Chapter 13, Problem 13.1P

Interpretation Introduction

(a)

Interpretation:

The frequency required to cause spin-flipping in an NMR spectrometer if the magnetic field at the proton is $117,400\text{gauss}$ is to be stated.

Concept introduction:

Many nuclei and electrons have spin. Due to this, spin magnetic moment arises. The energy of this magnetic moment depends on the orientation of the applied magnetic field. In NMR spectroscopy, every nucleus has a spin. There is an angular momentum related to the spin. The difference between its resonance frequency and that of the reference standard is known as the chemical shift of a nucleus.

Answer to Problem 13.1P

The frequency required to cause spin-flipping in an NMR spectrometer if the magnetic field at the proton is $117,400\text{gauss}$ is $500.1\text{MHz}$.

Explanation of Solution

The radio frequency required to cause spin flipping is given by the equation as shown below.

${\nu }_{\text{p}}=\frac{{\gamma }_{\text{H}}}{2\pi }{\text{B}}_{\text{P}}$…(1)

Where,

• ${\nu }_{\text{p}}$ is the radio frequency.

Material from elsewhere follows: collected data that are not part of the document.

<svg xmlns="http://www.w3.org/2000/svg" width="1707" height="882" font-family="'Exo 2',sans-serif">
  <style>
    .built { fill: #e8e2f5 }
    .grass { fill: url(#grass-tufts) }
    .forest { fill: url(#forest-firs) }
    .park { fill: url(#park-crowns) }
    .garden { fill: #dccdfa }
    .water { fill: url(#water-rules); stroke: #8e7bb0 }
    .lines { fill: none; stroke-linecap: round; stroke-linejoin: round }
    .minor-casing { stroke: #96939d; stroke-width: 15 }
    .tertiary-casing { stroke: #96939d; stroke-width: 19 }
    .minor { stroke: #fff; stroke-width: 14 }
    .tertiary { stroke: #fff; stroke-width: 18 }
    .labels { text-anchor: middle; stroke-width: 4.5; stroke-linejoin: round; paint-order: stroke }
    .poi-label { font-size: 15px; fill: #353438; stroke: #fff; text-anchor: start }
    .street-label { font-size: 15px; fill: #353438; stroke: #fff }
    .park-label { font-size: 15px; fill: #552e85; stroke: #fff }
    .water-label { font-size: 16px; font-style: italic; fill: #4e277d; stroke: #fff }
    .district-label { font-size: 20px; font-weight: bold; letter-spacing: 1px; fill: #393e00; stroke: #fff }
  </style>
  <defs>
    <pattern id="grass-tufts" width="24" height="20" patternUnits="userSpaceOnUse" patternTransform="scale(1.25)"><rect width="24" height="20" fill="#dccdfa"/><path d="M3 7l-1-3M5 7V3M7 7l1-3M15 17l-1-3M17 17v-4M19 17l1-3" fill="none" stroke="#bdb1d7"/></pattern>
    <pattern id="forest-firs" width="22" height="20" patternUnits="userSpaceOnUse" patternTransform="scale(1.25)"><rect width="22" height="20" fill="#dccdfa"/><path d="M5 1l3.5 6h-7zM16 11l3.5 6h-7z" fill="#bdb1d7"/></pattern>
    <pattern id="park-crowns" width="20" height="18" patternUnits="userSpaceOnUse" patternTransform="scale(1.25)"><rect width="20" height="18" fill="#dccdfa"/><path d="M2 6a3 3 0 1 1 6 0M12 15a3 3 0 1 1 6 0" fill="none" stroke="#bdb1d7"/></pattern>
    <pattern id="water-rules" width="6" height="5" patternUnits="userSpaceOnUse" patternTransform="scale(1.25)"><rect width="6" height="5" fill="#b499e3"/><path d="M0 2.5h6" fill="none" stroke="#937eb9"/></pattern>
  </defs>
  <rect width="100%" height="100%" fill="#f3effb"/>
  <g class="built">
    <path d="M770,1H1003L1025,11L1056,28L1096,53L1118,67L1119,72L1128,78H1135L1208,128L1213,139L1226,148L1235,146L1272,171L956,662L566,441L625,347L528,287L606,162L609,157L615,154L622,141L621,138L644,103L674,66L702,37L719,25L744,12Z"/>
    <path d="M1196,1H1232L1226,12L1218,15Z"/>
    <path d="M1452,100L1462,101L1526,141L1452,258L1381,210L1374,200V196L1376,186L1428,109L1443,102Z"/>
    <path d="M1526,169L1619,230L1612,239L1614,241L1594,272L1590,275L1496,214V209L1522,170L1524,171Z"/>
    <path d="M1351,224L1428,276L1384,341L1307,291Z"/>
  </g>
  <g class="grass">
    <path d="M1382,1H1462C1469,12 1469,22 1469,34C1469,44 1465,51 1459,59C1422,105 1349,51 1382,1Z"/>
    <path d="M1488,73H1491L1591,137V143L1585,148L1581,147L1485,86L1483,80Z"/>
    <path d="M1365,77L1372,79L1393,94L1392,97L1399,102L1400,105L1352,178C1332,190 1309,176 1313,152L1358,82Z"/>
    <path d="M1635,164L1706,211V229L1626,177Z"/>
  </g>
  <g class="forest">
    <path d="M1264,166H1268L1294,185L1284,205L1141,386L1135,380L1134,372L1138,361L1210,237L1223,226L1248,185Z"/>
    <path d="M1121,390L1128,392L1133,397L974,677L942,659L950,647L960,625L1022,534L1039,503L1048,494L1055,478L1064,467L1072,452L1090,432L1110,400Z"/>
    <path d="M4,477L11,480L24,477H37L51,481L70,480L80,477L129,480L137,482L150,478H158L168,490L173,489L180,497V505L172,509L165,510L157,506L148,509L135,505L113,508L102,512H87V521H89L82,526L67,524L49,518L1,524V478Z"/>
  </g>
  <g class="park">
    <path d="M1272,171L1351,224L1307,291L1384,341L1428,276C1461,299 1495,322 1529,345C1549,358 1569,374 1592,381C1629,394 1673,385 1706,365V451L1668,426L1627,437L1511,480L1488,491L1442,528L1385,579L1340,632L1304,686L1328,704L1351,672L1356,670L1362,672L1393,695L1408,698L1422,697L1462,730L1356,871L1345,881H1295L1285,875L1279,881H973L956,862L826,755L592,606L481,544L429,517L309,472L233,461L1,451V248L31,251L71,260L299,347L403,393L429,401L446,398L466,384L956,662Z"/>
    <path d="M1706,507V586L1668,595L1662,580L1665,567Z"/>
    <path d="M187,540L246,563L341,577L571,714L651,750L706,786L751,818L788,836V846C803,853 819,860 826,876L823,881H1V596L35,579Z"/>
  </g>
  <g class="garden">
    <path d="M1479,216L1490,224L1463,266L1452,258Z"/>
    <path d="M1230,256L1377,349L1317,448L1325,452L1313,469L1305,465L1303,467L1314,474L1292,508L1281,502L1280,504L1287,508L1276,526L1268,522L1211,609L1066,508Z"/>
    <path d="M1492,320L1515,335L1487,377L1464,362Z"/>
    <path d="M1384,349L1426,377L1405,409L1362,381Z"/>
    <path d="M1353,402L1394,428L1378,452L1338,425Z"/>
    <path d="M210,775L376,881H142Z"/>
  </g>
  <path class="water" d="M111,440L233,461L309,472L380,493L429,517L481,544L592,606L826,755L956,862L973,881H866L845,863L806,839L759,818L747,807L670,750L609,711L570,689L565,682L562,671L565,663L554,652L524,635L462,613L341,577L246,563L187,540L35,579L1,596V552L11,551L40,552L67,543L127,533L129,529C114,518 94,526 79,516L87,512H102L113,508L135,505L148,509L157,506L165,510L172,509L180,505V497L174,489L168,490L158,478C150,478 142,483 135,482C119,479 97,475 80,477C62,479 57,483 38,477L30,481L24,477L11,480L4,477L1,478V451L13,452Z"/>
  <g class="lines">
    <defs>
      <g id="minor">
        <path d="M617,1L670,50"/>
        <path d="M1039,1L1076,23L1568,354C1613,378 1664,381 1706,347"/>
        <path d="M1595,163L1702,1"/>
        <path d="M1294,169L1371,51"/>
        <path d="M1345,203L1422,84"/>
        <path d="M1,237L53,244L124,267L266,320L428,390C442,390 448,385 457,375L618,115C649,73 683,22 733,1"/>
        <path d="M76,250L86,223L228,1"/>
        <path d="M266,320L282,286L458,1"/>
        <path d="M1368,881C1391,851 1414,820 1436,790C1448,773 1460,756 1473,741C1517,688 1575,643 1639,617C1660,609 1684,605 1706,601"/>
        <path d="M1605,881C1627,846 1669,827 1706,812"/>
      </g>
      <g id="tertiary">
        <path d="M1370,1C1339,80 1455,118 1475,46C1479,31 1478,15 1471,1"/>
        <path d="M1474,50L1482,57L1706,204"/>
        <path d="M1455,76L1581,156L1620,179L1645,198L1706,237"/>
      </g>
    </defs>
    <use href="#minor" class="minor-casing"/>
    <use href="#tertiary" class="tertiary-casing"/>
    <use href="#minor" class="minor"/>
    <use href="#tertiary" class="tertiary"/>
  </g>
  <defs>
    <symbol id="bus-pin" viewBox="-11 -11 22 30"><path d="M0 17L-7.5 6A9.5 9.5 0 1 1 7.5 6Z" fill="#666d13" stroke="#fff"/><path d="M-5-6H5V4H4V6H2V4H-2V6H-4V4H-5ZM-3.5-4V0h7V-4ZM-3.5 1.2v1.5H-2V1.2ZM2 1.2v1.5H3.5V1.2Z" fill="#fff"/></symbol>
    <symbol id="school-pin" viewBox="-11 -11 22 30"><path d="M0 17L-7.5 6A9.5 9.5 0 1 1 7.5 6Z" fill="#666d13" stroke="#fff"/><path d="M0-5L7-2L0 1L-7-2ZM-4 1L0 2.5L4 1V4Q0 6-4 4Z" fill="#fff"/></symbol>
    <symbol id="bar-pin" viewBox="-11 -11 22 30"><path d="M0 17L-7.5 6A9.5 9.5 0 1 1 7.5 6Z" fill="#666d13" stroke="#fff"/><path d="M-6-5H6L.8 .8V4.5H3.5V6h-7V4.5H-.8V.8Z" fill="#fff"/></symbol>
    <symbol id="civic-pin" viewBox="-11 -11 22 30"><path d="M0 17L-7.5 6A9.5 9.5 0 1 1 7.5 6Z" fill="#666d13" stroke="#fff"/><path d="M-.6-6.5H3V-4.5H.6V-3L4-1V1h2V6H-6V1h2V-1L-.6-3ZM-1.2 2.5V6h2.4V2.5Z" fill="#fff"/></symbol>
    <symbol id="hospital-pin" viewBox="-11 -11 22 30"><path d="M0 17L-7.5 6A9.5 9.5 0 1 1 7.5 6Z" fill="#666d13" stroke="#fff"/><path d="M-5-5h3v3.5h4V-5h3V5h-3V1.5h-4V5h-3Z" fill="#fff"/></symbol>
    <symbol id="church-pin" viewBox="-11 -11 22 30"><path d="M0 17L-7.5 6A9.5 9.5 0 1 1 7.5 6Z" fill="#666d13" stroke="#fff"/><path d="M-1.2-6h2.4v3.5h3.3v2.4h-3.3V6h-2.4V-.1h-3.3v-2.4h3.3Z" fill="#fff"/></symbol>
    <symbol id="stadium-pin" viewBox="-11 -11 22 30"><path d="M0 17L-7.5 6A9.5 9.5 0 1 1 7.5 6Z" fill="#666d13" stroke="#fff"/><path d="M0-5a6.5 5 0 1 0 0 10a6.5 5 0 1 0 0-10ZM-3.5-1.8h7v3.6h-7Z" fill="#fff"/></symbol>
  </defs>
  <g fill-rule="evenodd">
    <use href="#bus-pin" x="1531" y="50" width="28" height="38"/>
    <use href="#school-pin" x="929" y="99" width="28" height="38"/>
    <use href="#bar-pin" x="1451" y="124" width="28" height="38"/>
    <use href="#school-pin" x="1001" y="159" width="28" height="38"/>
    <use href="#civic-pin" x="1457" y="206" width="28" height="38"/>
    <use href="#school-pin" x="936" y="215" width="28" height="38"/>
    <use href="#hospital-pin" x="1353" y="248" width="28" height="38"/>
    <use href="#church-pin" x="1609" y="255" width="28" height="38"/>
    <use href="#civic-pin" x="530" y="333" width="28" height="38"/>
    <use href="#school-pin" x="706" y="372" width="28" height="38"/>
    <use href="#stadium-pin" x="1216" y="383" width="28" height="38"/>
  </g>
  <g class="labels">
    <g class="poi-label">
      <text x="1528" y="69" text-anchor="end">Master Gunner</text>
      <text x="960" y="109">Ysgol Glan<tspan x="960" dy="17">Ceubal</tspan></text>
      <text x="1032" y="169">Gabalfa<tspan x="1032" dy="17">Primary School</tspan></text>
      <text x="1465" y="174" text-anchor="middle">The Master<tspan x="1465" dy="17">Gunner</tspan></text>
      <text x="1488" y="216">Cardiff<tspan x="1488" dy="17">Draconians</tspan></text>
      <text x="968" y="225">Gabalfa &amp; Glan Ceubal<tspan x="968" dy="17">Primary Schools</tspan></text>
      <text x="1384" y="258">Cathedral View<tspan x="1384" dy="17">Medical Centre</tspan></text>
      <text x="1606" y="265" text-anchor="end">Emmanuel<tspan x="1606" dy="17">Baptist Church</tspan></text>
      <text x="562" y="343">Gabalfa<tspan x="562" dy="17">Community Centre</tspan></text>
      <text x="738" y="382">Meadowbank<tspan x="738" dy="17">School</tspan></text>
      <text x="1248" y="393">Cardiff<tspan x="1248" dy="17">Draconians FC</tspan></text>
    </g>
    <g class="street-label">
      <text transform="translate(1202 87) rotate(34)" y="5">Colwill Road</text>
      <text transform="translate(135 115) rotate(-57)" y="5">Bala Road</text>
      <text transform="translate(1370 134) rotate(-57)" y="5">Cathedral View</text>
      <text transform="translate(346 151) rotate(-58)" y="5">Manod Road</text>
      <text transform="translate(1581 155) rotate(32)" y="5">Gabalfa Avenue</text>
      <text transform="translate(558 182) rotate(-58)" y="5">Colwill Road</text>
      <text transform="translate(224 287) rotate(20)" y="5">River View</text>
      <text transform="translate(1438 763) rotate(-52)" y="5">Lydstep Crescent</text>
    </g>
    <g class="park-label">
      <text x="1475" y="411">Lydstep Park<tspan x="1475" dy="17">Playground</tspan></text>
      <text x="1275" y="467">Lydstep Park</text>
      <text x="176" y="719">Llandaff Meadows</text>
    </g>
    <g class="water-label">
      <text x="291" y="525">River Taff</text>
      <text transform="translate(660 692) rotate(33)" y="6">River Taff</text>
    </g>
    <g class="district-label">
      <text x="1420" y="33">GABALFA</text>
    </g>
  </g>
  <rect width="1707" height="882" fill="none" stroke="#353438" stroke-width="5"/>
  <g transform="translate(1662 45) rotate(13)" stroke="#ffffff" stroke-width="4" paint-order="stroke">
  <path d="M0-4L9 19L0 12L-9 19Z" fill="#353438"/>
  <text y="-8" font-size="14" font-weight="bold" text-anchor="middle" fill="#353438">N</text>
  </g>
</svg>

• ${\text{B}}_{\text{P}}$ is the magnetic field at protons.

• ${\gamma }_{\text{H}}$ is the gyromagnetic ratio.

Substitute the value of ${\gamma }_{\text{H}}$ as $26753\text{radians}{\text{gauss}}^{-\text{1}}{\text{s}}^{-\text{1}}$ and value of ${\text{B}}_{\text{P}}$ as $117,400\text{gauss}$ in equation (1) is shown below.

$\begin{array}{rll}{\nu }_{\text{p}}& =& \frac{26753\text{radians}{\text{gauss}}^{-\text{1}}{\text{s}}^{-\text{1}}}{2\times 3.14\text{radians}}\times 117400\text{gauss}\\ & =& \text{500127738}\text{.8}\text{Hz}\times \frac{\text{1}\text{MHz}}{{\text{10}}^{\text{6}}\text{Hz}}\\ & =& \text{500}\text{.1}\text{MHz}\end{array}$

Conclusion

The frequency required to cause spin-flipping in an NMR spectrometer if the magnetic field at the proton is $117,400\text{gauss}$ is found to be $500.1\text{MHz}$.

Interpretation Introduction

(b)

Interpretation:

The magnetic field at the proton required to cause spin-flipping in an NMR experiment if frequency imposed on the sample is $900\text{MHz}$ is to be stated.

Concept introduction:

Many nuclei and electrons have spin. Due to this, spin magnetic moment arises. The energy of this magnetic moment depends on the orientation of the applied magnetic field. In NMR spectroscopy, every nucleus has a spin. There is an angular momentum related to the spin. The difference between its resonance frequency and that of the reference standard is known as the chemical shift of a nucleus.

Answer to Problem 13.1P

The magnetic field at the proton required to cause spin-flipping in an NMR experiment if frequency imposed on the sample is $900\text{MHz}$ is $211,266.02\text{gauss}$.

Explanation of Solution

The radio frequency required to cause spin flipping is given by the equation as shown below.

${\nu }_{\text{p}}=\frac{{\gamma }_{\text{H}}}{2\pi }{\text{B}}_{\text{P}}$…(1)

Where,

• ${\nu }_{\text{p}}$ is the radio frequency.

• ${\text{B}}_{\text{P}}$ is the magnetic field at protons.

• ${\gamma }_{\text{H}}$ is the gyromagnetic ratio.

The magnetic field is calculated by the rearranged equation is shown below.

${\text{B}}_{\text{P}}=\frac{2\pi }{{\gamma }_{\text{H}}}{\nu }_{\text{p}}$…(2)

Substitute the value of ${\gamma }_{\text{H}}$ as $26753\text{radians}{\text{gauss}}^{-\text{1}}{\text{s}}^{-\text{1}}$ and value of ${\nu }_{\text{p}}$ as $900\text{MHz}$ in equation (2) is shown below.

$\begin{array}{rll}{\text{B}}_{\text{p}}& =& \frac{2\times 3.14\text{radians}}{26753\text{radians}{\text{gauss}}^{-\text{1}}{\text{s}}^{-\text{1}}}\times 900\times {10}^6\text{Hz}\\ & =& 211,266.02\text{gauss}\end{array}$

Conclusion

The magnetic field at the proton required to cause “spin-flipping” in an NMR experiment if frequency imposed on the sample is $900\text{MHz}$ is found to be $211,266.02\text{gauss}$.